• [Source passage]:
# # # #
[gmx-developers] Collective IO

Mon Oct 4 19:05:15 CEST 2010

On Mon, Oct 4, 2010 at 9:08 AM, David van der Spoel <spoel at xray.bmc.uu.se>wrote:

> On 2010-10-01 10.28, Roland Schulz wrote:
>
>>
>>
>> On Fri, Oct 1, 2010 at 3:35 AM, Mark Abraham <mark.abraham at anu.edu.au
>> <mailto:mark.abraham at anu.edu.au>> wrote:
>>
>>
>>
>>    ----- Original Message -----
>>    From: Roland Schulz <roland at utk.edu <mailto:roland at utk.edu>>
>>    Date: Friday, October 1, 2010 16:58
>>    Subject: Re: [gmx-developers] Collective IO
>>    To: Discussion list for GROMACS development
>>    <gmx-developers at gromacs.org <mailto:gmx-developers at gromacs.org>>
>>
>>     >
>>     >
>>     > On Thu, Sep 30, 2010 at 9:19 PM, Mark Abraham
>>    <mark.abraham at anu.edu.au> wrote:
>>
>>         >
>>         >
>>         > ----- Original Message -----
>>         > From: Roland Schulz <roland at utk.edu>
>>         > Date: Friday, October 1, 2010 9:04
>>         > Subject: Re: [gmx-developers] Collective IO
>>         > To: Discussion list for GROMACS development
>>        <gmx-developers at gromacs.org>
>>         >
>>         > >
>>         > >
>>         > > On Thu, Sep 30, 2010 at 6:21 PM, Szilárd Páll
>>        <szilard.pall at cbr.su.se> wrote:
>>
>>             > > Hi Roland,
>>             > >
>>             > > Nice work, I'll definitely take a look at it!
# # # #
• [Your tasks]:
A. In the Collective IO thread, at what time on Thursday, September 30, 2010 did Szilárd Páll write his message?
B. Please carry on the Collective IO thread from its last line.
# # # #
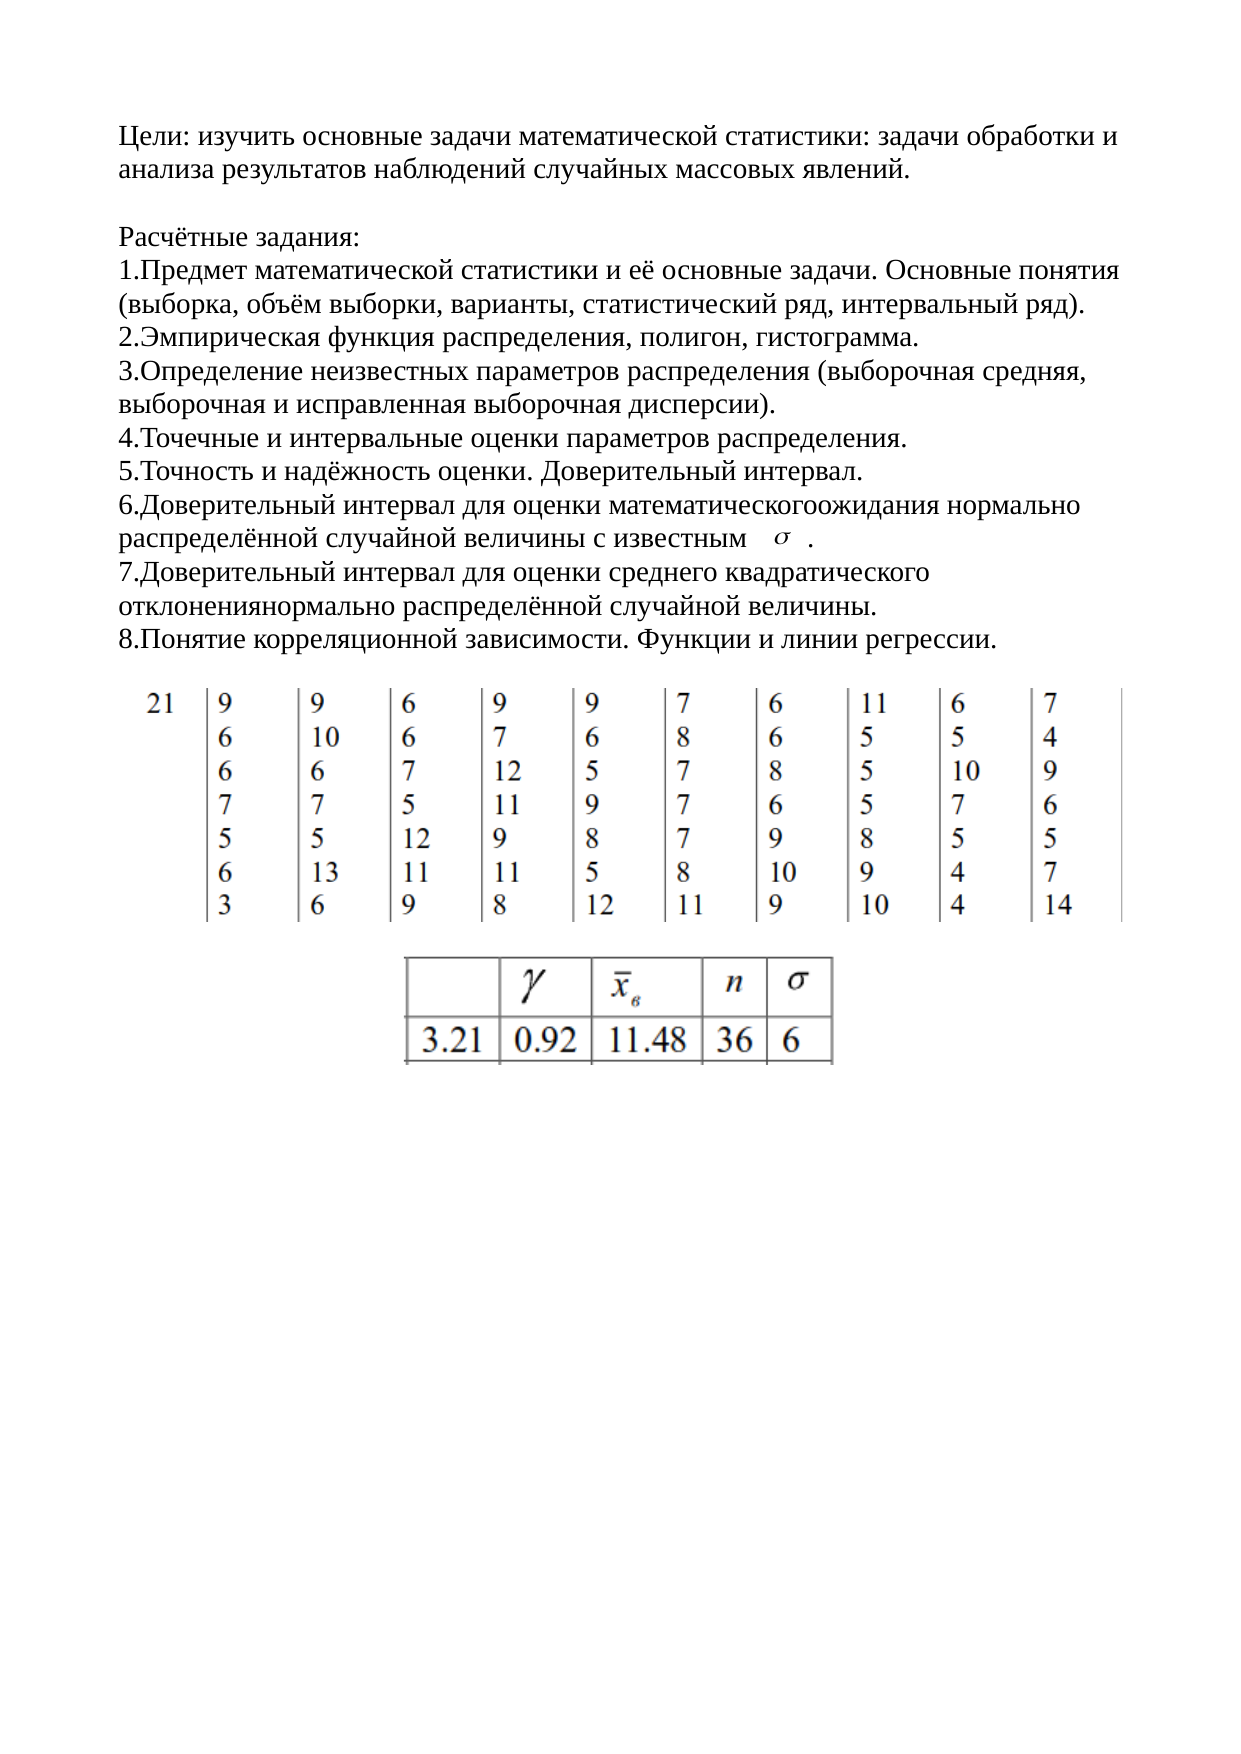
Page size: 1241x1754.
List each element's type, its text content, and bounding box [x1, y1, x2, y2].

text 2.Эмпирическая функция распределения, полигон, гистограмма. [118, 319, 1122, 353]
text 7.Доверительный интервал для оценки среднего квадратического отклонениянормально распределённой случайной величины. [118, 554, 1122, 621]
text 4.Точечные и интервальные оценки параметров распределения. [118, 420, 1122, 453]
text 5.Точность и надёжность оценки. Доверительный интервал. [118, 453, 1122, 487]
picture [403, 955, 837, 1065]
text 8.Понятие корреляционной зависимости. Функции и линии регрессии. [118, 621, 1122, 655]
text 1.Предмет математической статистики и её основные задачи. Основные понятия (выборка, объём выборки, варианты, статистический ряд, интервальный ряд). [118, 252, 1122, 319]
text 3.Определение неизвестных параметров распределения (выборочная средняя, выборочная и исправленная выборочная дисперсии). [118, 353, 1122, 420]
text 6.Доверительный интервал для оценки математическогоожидания нормально распределённой случайной величины с известным . [118, 487, 1122, 554]
text Цели: изучить основные задачи математической статистики: задачи обработки и анализа результатов наблюдений случайных массовых явлений. [118, 118, 1122, 185]
text Расчётные задания: [118, 219, 1122, 252]
picture [118, 688, 1123, 922]
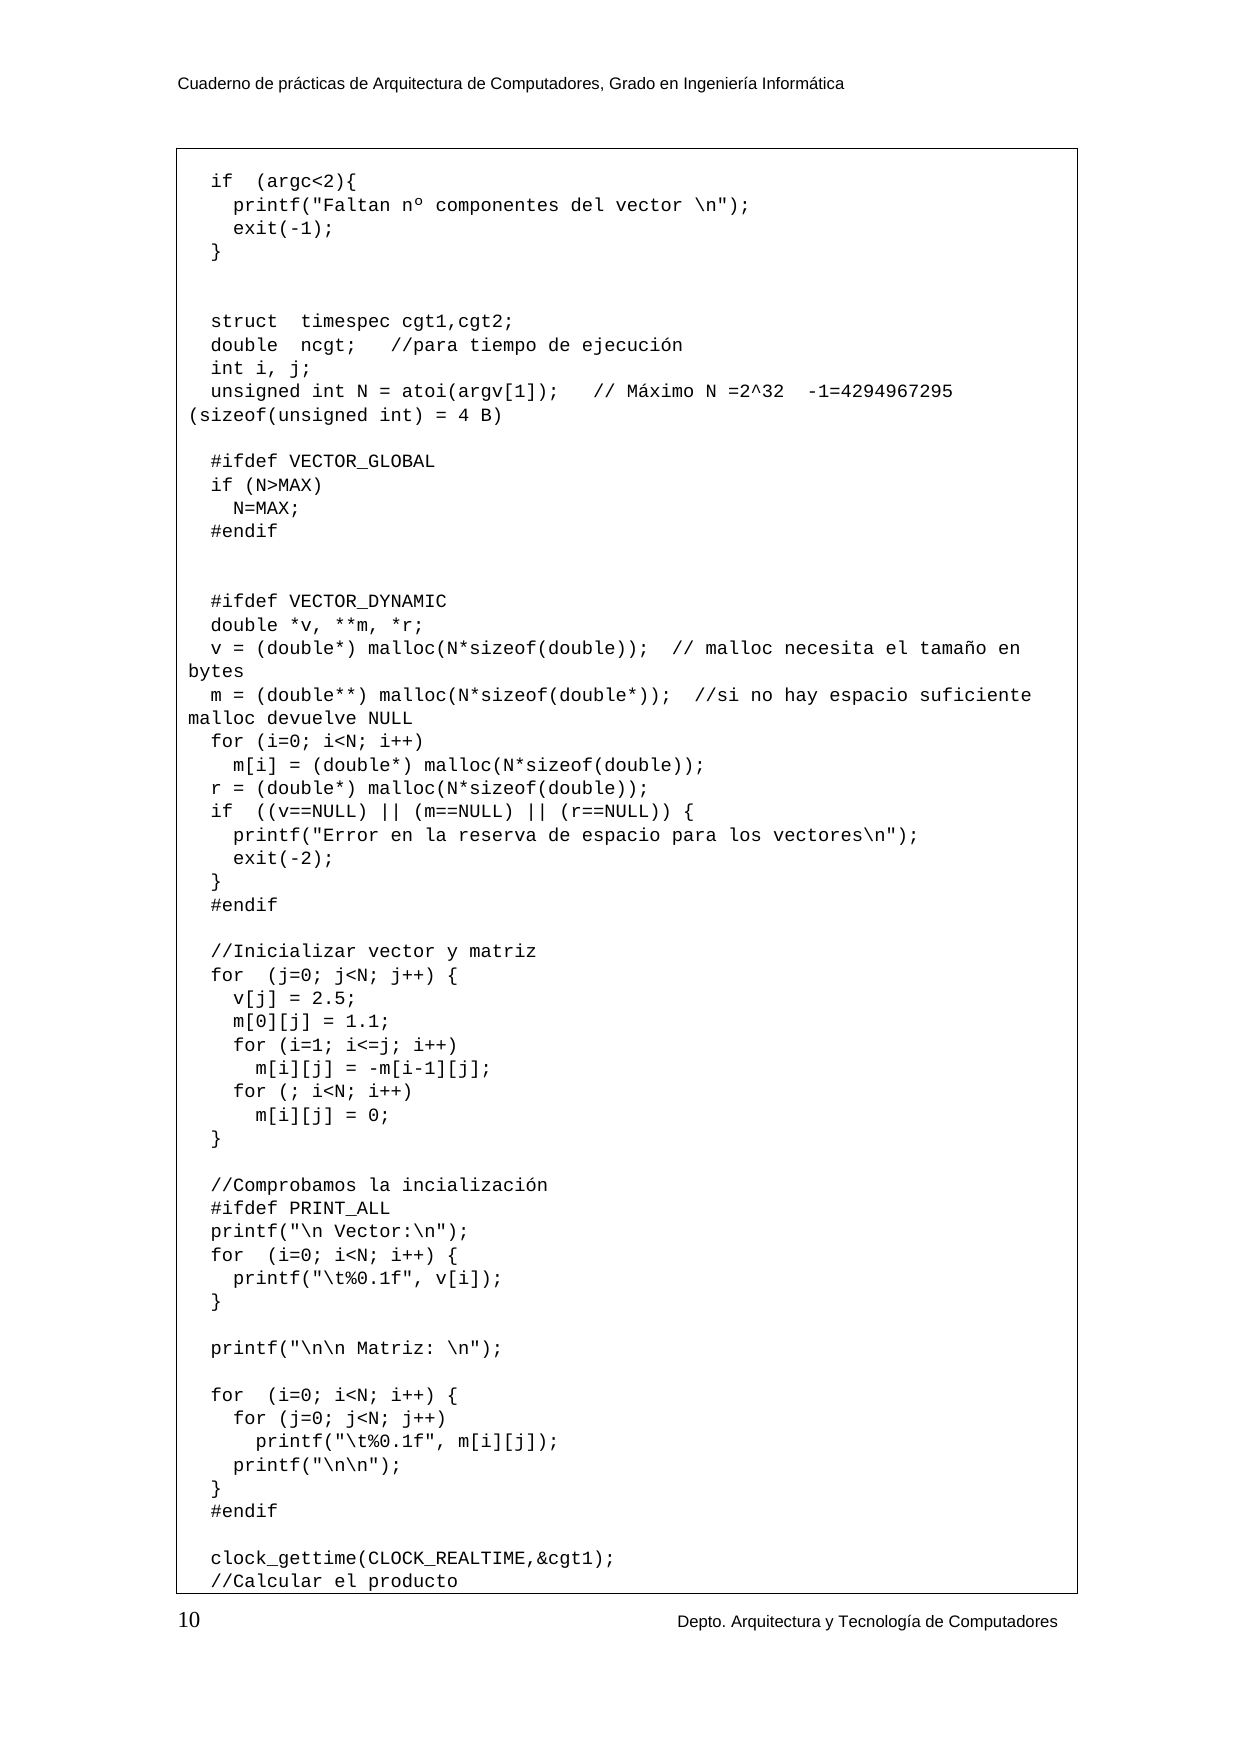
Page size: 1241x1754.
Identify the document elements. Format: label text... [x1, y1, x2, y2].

table_header if (argc<2){ printf("Faltan nº componentes del vector \n"); exit(-1); } struct timespec cgt1,cgt2; double ncgt; //para tiempo de ejecución int i, j; unsigned int N = atoi(argv[1]); // Máximo N =2^32 -1=4294967295 (sizeof(unsigned int) = 4 B) #ifdef VECTOR_GLOBAL if (N>MAX) N=MAX; #endif #ifdef VECTOR_DYNAMIC double *v, **m, *r; v = (double*) malloc(N*sizeof(double)); // malloc necesita el tamaño en bytes m = (double**) malloc(N*sizeof(double*)); //si no hay espacio suficiente malloc devuelve NULL for (i=0; i<N; i++) m[i] = (double*) malloc(N*sizeof(double)); r = (double*) malloc(N*sizeof(double)); if ((v==NULL) || (m==NULL) || (r==NULL)) { printf("Error en la reserva de espacio para los vectores\n"); exit(-2); } #endif //Inicializar vector y matriz for (j=0; j<N; j++) { v[j] = 2.5; m[0][j] = 1.1; for (i=1; i<=j; i++) m[i][j] = -m[i-1][j]; for (; i<N; i++) m[i][j] = 0; } //Comprobamos la incialización #ifdef PRINT_ALL printf("\n Vector:\n"); for (i=0; i<N; i++) { printf("\t%0.1f", v[i]); } printf("\n\n Matriz: \n"); for (i=0; i<N; i++) { for (j=0; j<N; j++) printf("\t%0.1f", m[i][j]); printf("\n\n"); } #endif clock_gettime(CLOCK_REALTIME,&cgt1); //Calcular el producto [177, 149, 1077, 1593]
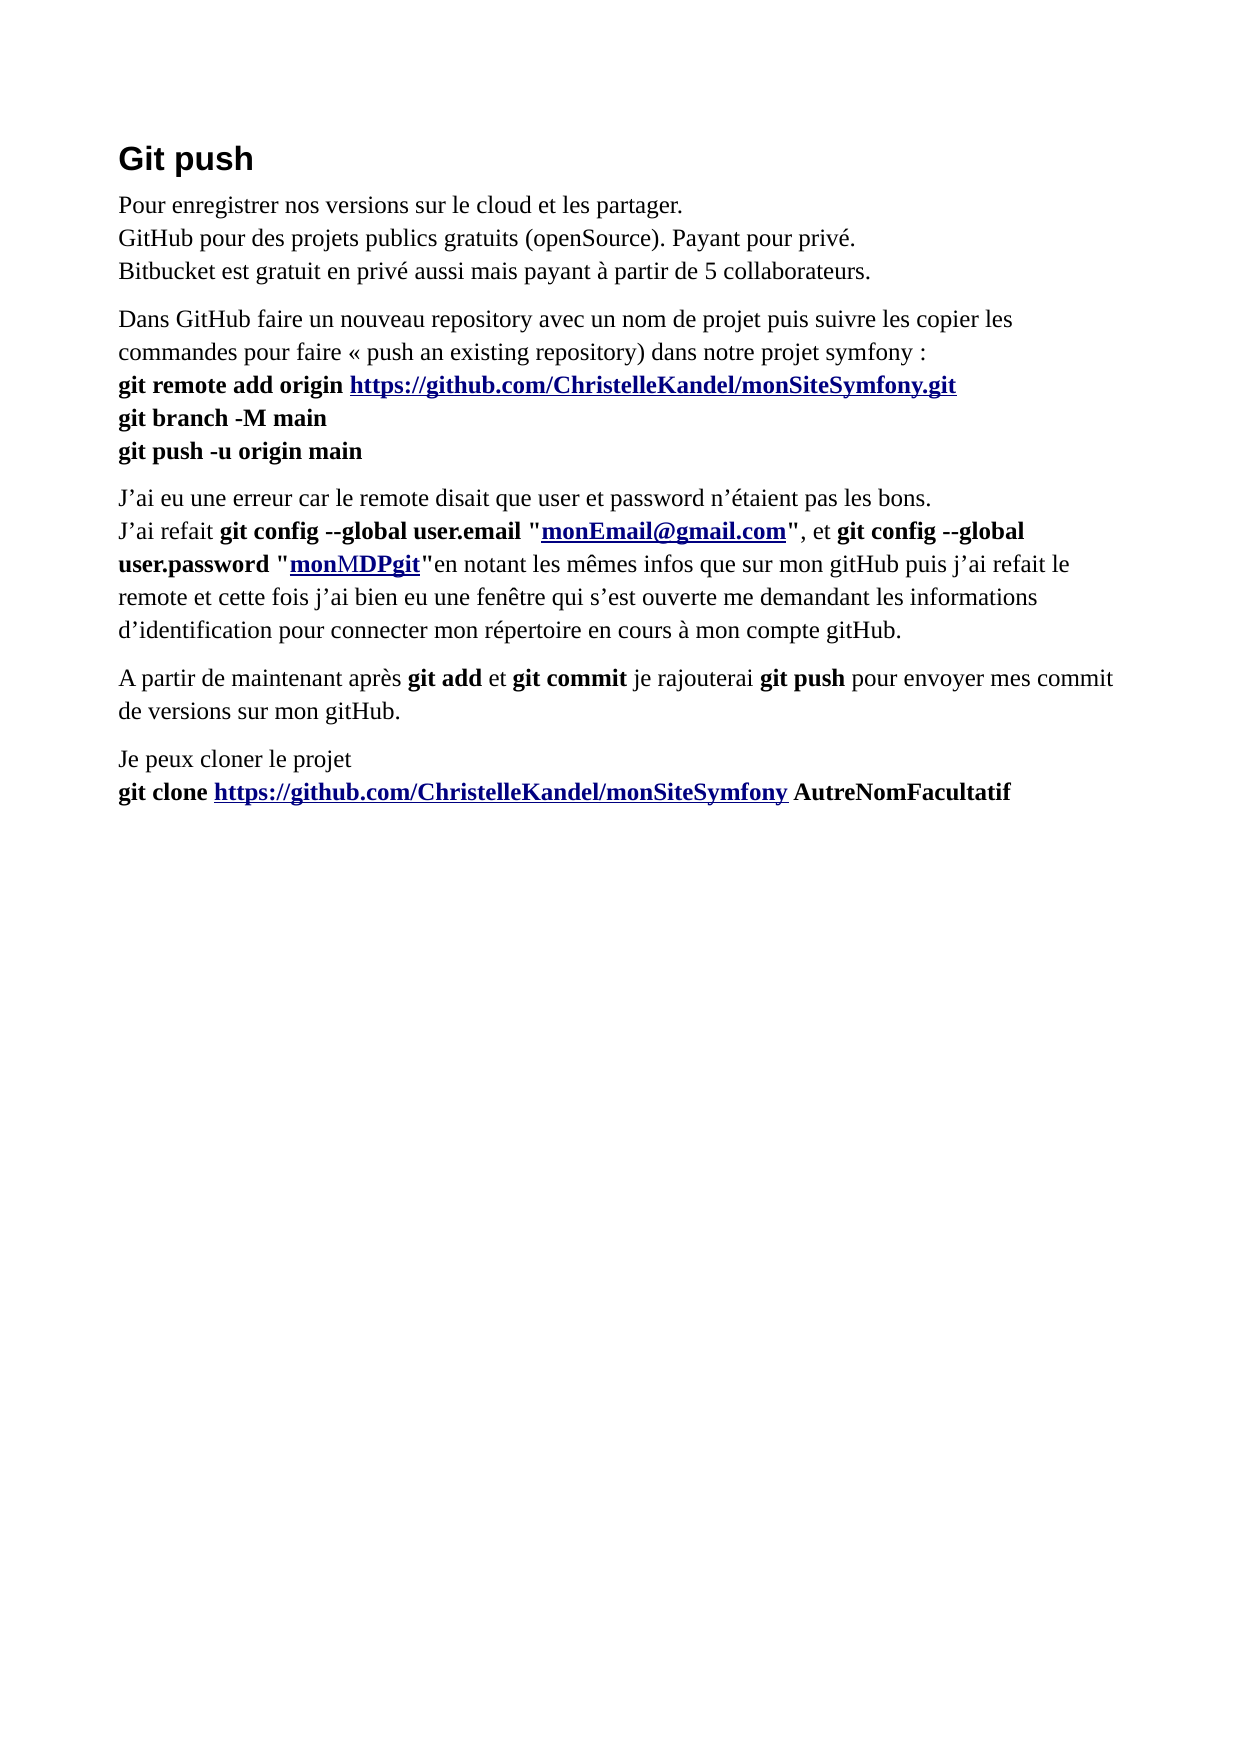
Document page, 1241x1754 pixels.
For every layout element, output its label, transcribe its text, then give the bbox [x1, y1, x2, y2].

text A partir de maintenant après git add et git commit je rajouterai git push pour envoyer mes commit de versions sur mon gitHub. [118, 663, 1122, 725]
subtitle Git push [118, 139, 1122, 178]
text J’ai eu une erreur car le remote disait que user et password n’étaient pas les bons. J’ai refait git config --global user.email "monEmail@gmail.com", et git config --global user.password "monMDPgit"en notant les mêmes infos que sur mon gitHub puis j’ai refait le remote et cette fois j’ai bien eu une fenêtre qui s’est ouverte me demandant les informations d’identification pour connecter mon répertoire en cours à mon compte gitHub. [118, 483, 1122, 644]
text Pour enregistrer nos versions sur le cloud et les partager. GitHub pour des projets publics gratuits (openSource). Payant pour privé. Bitbucket est gratuit en privé aussi mais payant à partir de 5 collaborateurs. [118, 190, 1122, 285]
text Dans GitHub faire un nouveau repository avec un nom de projet puis suivre les copier les commandes pour faire « push an existing repository) dans notre projet symfony : git remote add origin https://github.com/ChristelleKandel/monSiteSymfony.git git branch -M main git push -u origin main [118, 304, 1122, 464]
text Je peux cloner le projet git clone https://github.com/ChristelleKandel/monSiteSymfony AutreNomFacultatif [118, 744, 1122, 806]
# # # #
• [Answers]:
A. 6:21 PM

B.
>>             > >
>>             > > Any idea on how does this improve scaling in general
>>            and at what
>>             > > problem size starts to really matter? Does it introduce
>>            and overhead
>>             > > in smaller simulations or it is only conditionally
>>            turned on?
>>
>>         > >
>>         > > At the moment it is always turned on for XTC when compiled
>>        with MPI. In serial or with threads nothing changes. At the
>>        moment we buffer at maximum 100 frames. If one uses less than
>>        100 PP nodes than we buffer as many frames as the number of PP
>>        nodes. We also make sure that we don't buffer more than 250MB
>>        per node.
>>         > >
>>         > > The 100 frames and 250MB are both constants which should
>>        probably still be tuned.
>>         >
>>         > Indeed - and the user should be able to tune them, too. They
>>        won't want to exceed their available physical memory, since
>>        buffering frames to virtual memory (if any) loses any gains from
>>        collective I/O.
>>
>>     > Honestly we hadn't thought much about the 250MB limit. We first
>>    wanted to get feedback on the approach and the code before doing
>>    more benchmarks and tuning these parameters. It is very likely that
>>    their are no cases which benefit from using more than 2MB per MPI
>>    process.
>>     >
>>     > In case we limit the memory usage to 2MB should we still make it
>>    configurable? I think adding to many mdrun option gets confusing.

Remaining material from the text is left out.